I have two clusters clusterA and ClusterB. I have recently built ClusterB and moving all the data from clusterA to clusterB. Before moving the data I have taken the snapshot on cluster A. During the interval of transferring the data, as the cluster A is still in active state the data got changed. Now I want to move only changed data from cluster A to cluster B. can someone provide me syntax with simple example like how can I get difference and move the changed data.

Thanks in advance.

1 ACCEPTED SOLUTION

avatar

@SBandaru - Below is an excellent article on HCC explaining distcp with Snapshots:

https://community.hortonworks.com/articles/71775/managing-hadoop-dr-with-distcp-and-snapshots.html

From the article:

  • Source must support 'snapshots'
hdfs dfsadmin -allowSnapshot <path>
  • Target is "read-only"
  • Target, after initial baseline 'distcp' sync needs to support snapshots.

Process

  • Identify the source and target 'parent' directory
    • Do not initially create the destination directory, allow the first distcp to do that. For example: If I want to sync source `/data/a` with `/data/a_target`, do *NOT* pre-create the 'a_target' directory.
  • Allow snapshots on the source directory
hdfs dfsadmin -allowSnapshot /data/a
  • Create a Snapshot of /data/a
hdfs dfs -createSnapshot /data/a s1
  • Distcp the baseline copy (from the atomic snapshot). Note: /data/a_target does NOT exists prior to the following command.
hadoop distcp /data/a/.snapshot/s1 /data/a_target
  • Allow snapshots on the newly create target directory
hdfs dfsadmin -allowSnapshot /data/a_target
  • At this point /data/a_target should be considered "read-only". Do NOT make any changes to the content here.
  • Create a matching snapshot in /data/a_target that matches the name of the snapshot used to build the baseline
hdfs dfs -createSnapshot /data/a_target s1
  • Add some content to the source directory /data/a. Make changes, add, deletes, etc. that need to be replicated to /data/a_target.
  • Take a new snapshot of /data/a
hdfs dfs -createSnapshot /data/a s2
  • Just for fun, check on whats changed between the two snapshots
hdfs snapshotDiff /data/a s1 s2
  • Ok, now let's migrate the changes to /data/a_target
hadoop distcp -diff s1 s2 -update /data/a /data/a_target
  • When that's completed, finish the cycle by creating a matching snapshot on /data/a_target
hdfs dfs -createSnapshot /data/a_target s2

That's it. You've completed the cycle. Rinse and repeat.

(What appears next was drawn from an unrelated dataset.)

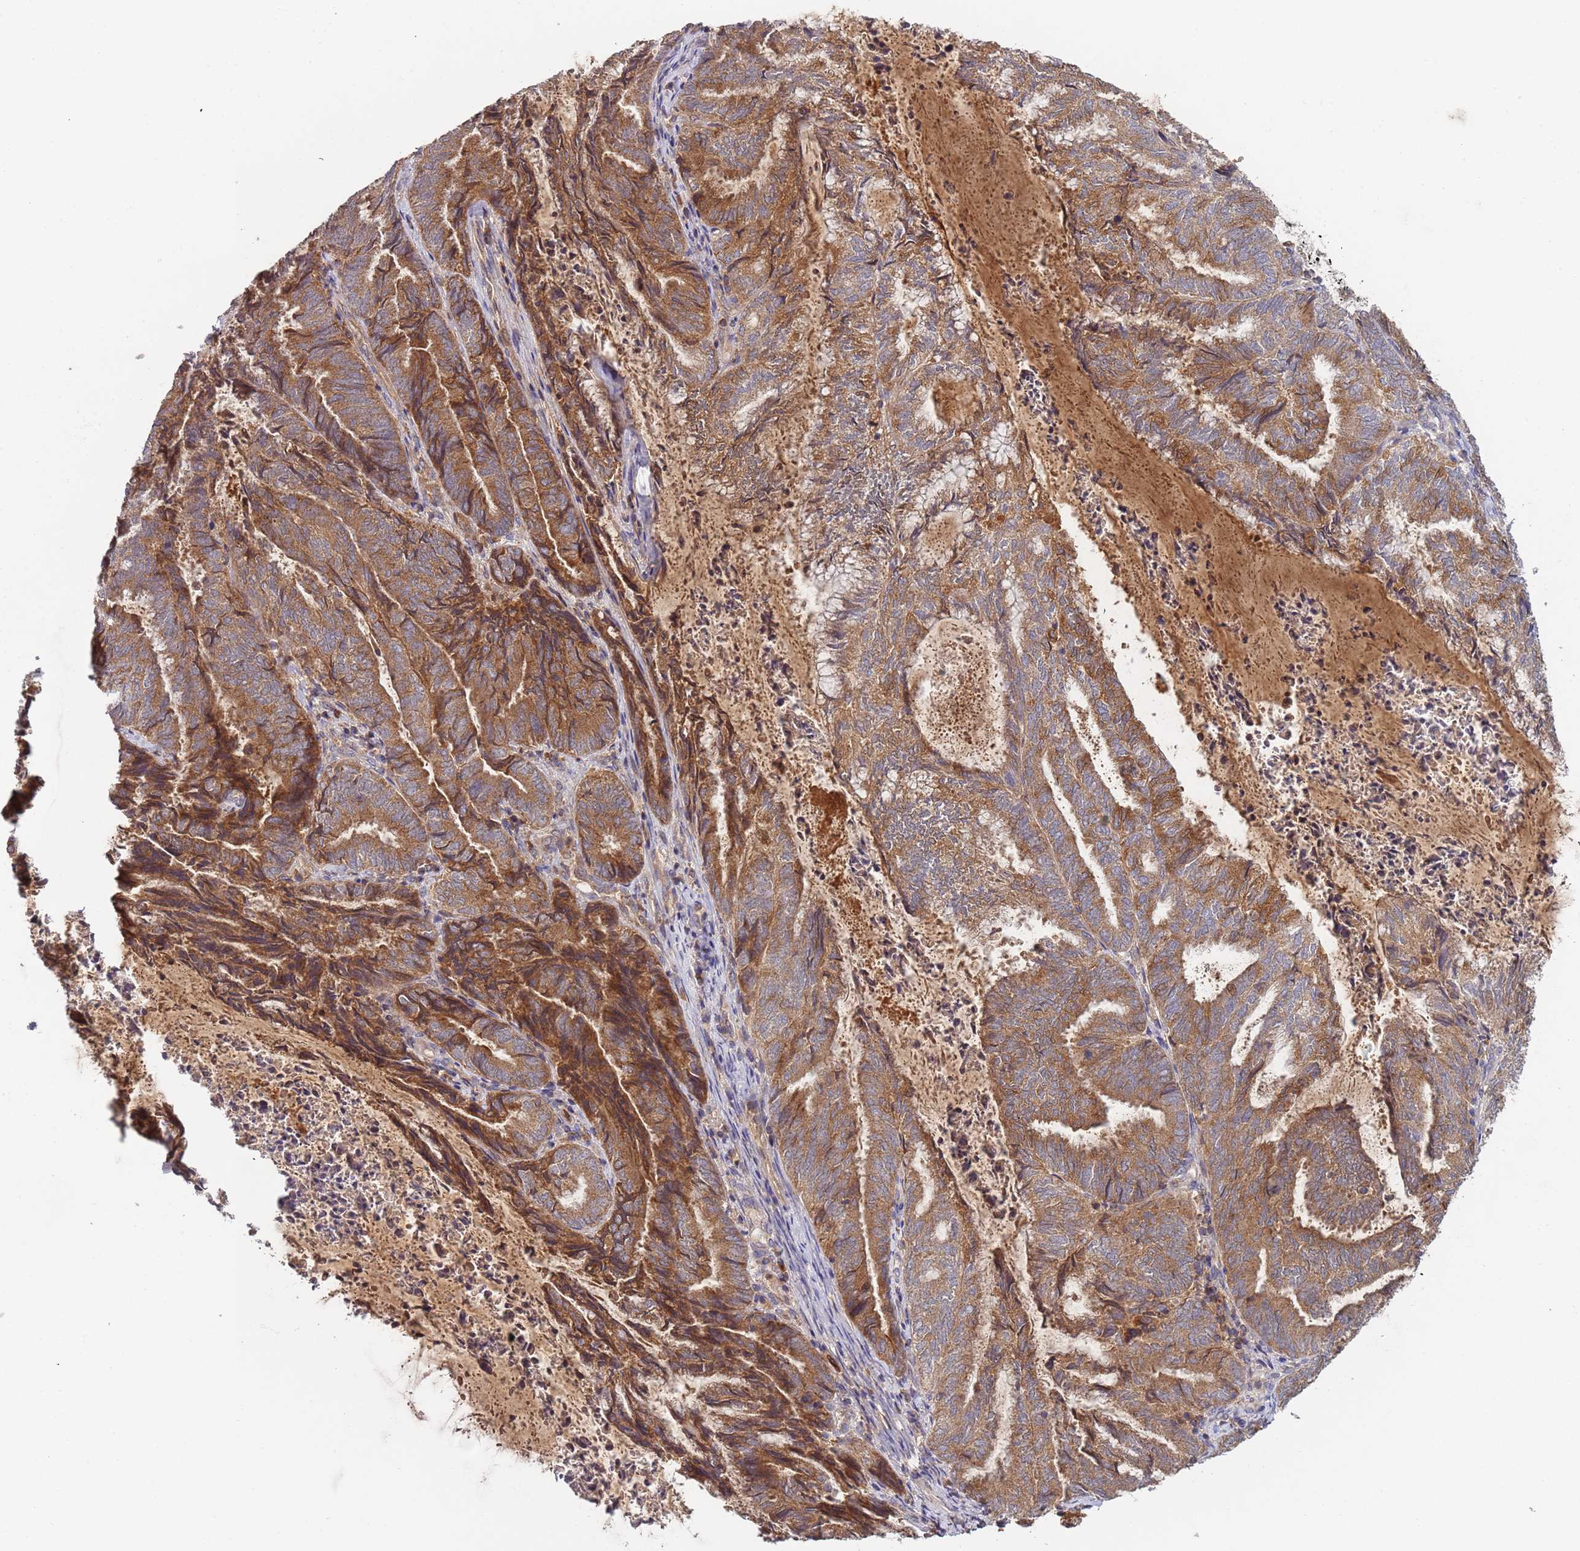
{"staining": {"intensity": "moderate", "quantity": ">75%", "location": "cytoplasmic/membranous"}, "tissue": "endometrial cancer", "cell_type": "Tumor cells", "image_type": "cancer", "snomed": [{"axis": "morphology", "description": "Adenocarcinoma, NOS"}, {"axis": "topography", "description": "Endometrium"}], "caption": "About >75% of tumor cells in human endometrial cancer exhibit moderate cytoplasmic/membranous protein positivity as visualized by brown immunohistochemical staining.", "gene": "OR5A2", "patient": {"sex": "female", "age": 80}}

View solution in original post

10 REPLIES 10

avatar
Rising Star

Guys there is challenge I am facing .. when I am running the snapshotdiff from a remote cluster it is failing with snapshot not found error even though it is available .. do we have any solution for this .. we built a DR cluster and running distcp from DR to utilize the DR resources instead of overloading the PROD .. any solution how this can be achived..